On the same day, 23 October 2013, HSF sent threatening letters to each of the shareholders who were up for election as directors of hibu, warning that “Absent a successful restructuring…You should not under-estimate the adverse reaction which you will face from creditors…” In that letter, they also asked that further details of the proposed directors be sent to Ben Ward at HSF.


On 6 November 2013, a circular from hibu to shareholders then announced that the EGM was due to take place on 4 December 2013. But it contained a further threat, this time to all shareholders, that hibu plc would be put in administration if the hSG-nominated directors were likely to be elected. 

On 27 November 2013, just one week before the EGM, the Board of Directors then carried out their threat and put hibu plc into administration. Although the shareholder representatives were then legitimately voted in at the ensuing EGM, the administrators from Deloitte refused to recognise them.


The selected restructuring option therefore went through unchallenged and, under its terms, Lenders had their debt holdings written down by 35% from £2.3 billion to £1.5 billion but assumed 100% ownership of the company whereas shareholders were eliminated completely. 

Every £1000 of debt (face value) had been worth about £300 prior to the restructuring on the secondary debt market. However, after the restructuring went through, with the company in effect re-financed, it would have had a face value of £650 (i.e 1.5/2.3 * £1000) in the newly ‘restructured’ hibu and been worth something close to that figure. 


The inference of this is that the value of the debt holding would probably have doubled as a result of the restructuring and explains why it would have been so attractive to many ‘vulture funds’ which hSG believes bought large amounts of discounted debt to become the ultimate owners of the company. 

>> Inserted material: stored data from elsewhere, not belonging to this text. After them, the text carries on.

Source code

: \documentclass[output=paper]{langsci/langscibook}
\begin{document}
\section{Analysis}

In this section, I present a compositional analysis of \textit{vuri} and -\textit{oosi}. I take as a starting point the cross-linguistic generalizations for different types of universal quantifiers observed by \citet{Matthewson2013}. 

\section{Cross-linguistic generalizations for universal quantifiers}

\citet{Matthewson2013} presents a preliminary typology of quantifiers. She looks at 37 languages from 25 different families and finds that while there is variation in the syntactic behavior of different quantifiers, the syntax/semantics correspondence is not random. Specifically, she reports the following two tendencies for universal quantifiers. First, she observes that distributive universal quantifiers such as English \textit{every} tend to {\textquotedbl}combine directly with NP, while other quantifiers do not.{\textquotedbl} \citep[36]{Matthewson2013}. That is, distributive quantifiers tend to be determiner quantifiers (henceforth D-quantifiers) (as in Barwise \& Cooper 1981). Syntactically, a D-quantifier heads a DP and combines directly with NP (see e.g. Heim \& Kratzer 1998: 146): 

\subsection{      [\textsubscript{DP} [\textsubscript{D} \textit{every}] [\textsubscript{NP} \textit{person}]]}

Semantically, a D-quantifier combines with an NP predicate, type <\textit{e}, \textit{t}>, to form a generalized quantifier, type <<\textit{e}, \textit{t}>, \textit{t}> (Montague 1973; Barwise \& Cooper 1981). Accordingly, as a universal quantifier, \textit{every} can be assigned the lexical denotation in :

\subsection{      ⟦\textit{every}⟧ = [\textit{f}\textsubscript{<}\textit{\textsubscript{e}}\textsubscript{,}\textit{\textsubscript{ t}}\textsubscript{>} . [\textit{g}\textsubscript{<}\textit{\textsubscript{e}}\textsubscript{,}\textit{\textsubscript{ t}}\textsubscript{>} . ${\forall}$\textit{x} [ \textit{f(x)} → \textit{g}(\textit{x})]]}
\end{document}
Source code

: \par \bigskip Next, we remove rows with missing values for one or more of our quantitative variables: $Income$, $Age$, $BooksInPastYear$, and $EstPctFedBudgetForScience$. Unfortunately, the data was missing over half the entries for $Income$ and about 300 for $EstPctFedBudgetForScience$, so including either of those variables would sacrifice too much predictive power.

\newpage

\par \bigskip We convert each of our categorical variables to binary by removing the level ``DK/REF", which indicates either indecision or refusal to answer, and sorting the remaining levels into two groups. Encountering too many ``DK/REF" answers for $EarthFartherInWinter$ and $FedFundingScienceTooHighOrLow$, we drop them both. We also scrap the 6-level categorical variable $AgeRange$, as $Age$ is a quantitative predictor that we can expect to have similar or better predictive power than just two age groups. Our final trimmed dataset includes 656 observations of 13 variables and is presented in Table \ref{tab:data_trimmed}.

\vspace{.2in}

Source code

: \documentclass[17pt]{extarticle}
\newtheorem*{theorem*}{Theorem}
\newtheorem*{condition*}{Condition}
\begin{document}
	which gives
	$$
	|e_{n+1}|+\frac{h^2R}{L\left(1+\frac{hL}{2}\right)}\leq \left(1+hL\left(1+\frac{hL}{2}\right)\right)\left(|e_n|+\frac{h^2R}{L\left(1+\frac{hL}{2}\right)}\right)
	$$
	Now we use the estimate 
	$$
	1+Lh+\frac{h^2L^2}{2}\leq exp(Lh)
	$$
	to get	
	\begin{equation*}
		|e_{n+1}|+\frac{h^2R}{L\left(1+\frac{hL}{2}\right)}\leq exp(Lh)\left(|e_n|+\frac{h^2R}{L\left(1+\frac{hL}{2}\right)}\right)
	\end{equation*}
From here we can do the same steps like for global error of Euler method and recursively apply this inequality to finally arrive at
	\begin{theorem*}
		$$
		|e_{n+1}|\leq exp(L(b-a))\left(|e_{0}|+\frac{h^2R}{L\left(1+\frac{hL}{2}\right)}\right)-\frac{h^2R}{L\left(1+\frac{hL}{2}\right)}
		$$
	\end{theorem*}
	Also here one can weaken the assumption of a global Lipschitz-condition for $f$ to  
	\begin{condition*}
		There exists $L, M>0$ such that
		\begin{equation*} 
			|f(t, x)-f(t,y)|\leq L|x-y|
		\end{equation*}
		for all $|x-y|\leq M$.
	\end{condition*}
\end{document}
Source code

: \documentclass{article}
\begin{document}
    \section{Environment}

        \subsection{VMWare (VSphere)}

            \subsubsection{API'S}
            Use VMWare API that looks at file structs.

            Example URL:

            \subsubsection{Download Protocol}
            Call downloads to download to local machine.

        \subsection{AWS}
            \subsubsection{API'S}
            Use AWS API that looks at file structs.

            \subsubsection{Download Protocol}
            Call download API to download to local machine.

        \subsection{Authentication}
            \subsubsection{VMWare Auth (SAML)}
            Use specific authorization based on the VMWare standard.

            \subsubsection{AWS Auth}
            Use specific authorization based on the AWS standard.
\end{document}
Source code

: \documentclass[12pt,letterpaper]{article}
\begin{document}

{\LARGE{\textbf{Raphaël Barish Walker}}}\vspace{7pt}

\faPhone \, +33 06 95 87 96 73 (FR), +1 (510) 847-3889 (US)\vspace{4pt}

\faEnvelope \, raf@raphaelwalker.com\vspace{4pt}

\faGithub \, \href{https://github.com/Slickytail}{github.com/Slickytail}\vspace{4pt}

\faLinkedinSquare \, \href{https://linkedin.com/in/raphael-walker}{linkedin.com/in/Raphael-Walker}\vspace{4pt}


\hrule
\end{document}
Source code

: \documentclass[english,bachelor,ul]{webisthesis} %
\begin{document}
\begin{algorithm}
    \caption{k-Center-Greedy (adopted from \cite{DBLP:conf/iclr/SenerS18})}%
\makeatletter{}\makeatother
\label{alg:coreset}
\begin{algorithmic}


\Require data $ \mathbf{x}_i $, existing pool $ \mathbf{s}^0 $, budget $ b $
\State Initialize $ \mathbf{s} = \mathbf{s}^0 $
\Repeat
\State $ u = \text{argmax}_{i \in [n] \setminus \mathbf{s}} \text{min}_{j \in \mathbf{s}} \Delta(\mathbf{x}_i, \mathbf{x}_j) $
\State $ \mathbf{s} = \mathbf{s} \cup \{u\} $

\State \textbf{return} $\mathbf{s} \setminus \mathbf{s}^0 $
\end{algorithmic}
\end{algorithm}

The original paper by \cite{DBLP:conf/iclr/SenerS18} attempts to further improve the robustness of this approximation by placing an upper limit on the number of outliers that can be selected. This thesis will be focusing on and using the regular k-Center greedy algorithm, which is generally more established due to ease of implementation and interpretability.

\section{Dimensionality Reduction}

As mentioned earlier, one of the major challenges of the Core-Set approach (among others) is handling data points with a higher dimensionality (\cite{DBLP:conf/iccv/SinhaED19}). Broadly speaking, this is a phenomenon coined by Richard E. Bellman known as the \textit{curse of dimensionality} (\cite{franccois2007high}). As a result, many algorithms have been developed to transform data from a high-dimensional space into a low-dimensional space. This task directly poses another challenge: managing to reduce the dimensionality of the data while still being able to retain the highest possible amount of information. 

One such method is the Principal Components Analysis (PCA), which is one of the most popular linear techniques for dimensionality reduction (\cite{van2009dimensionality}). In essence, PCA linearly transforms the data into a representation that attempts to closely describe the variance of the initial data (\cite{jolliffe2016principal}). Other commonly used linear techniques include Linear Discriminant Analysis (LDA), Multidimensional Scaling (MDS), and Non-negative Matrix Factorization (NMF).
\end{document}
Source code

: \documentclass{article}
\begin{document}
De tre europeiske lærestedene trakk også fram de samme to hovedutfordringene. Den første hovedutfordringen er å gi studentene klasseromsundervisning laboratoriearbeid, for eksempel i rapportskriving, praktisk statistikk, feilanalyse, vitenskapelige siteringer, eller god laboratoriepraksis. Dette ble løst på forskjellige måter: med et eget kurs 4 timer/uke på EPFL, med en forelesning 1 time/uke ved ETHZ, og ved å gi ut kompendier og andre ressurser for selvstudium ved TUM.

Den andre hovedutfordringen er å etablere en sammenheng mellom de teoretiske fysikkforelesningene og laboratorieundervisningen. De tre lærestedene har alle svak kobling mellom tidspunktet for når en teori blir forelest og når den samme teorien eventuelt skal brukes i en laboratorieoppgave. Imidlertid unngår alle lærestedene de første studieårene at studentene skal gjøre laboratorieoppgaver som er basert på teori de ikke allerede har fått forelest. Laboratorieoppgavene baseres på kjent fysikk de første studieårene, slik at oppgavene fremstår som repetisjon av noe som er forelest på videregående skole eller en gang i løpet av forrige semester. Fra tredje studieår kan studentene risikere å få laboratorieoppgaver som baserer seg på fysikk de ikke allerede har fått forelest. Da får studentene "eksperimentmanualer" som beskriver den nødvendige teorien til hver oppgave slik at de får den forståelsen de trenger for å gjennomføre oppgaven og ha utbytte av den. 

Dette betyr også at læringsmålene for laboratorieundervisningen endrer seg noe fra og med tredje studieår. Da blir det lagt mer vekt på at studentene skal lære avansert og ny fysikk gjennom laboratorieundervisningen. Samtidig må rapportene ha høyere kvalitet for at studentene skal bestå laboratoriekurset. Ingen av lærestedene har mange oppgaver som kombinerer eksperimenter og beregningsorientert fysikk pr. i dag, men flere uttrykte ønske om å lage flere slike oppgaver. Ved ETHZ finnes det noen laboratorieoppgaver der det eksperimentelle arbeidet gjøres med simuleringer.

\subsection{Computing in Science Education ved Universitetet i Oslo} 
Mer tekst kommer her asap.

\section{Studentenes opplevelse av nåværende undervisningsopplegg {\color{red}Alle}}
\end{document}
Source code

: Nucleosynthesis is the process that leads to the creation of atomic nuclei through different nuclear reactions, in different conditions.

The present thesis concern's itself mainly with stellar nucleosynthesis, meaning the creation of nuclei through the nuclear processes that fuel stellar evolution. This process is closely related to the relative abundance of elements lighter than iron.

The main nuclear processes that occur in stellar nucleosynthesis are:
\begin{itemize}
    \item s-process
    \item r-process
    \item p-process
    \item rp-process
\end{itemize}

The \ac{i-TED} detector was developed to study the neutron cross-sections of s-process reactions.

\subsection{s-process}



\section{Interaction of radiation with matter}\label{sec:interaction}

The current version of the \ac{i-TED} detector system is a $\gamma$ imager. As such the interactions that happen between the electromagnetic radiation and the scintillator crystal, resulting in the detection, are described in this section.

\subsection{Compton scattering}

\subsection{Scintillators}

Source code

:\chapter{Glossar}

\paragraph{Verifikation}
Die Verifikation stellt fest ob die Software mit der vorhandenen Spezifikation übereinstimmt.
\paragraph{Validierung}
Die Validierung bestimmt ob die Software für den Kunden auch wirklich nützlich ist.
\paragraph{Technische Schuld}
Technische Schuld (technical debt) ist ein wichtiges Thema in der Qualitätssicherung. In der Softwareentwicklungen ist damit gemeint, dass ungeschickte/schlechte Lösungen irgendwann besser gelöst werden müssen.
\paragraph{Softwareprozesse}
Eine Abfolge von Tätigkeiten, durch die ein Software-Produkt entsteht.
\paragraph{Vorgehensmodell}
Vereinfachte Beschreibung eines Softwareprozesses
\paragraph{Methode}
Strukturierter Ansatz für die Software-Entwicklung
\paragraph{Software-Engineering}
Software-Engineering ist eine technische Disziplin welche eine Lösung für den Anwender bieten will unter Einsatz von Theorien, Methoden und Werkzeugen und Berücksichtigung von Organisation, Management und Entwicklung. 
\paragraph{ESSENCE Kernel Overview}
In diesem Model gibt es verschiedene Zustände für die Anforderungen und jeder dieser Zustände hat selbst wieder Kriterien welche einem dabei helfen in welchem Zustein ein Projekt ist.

HSF had already earned substantial fees for providing legal advice to hibu and dealing with all communications to shareholders. Any debt held by HSF also stood to increase significantly in value mitigating the loss which they would have incurred as ‘Lenders’ under the 2009 facility. 


hSG believes that there was therefore a conflict of interest in the actions taken by Herbert Smith Freehills. Their unwarranted threats towards shareholders were unprofessional and, in our view, completely unacceptable from a legal firm of HSF’s standing. We feel that they should be carefully investigated, and that paperwork relating to the minutes of meetings etc, will be more readily available at their premises.


The series of threatening letters highlights the conflict of interest inherent in ostensibly representing the directors of hibu PLC, while privately being a hibu debt holder. It begs the question, on behalf of which creditor(s) the series of ‘threatening’ letters was really being written, given that two partners at HSF were shown on the Yell 2009 Lenders list.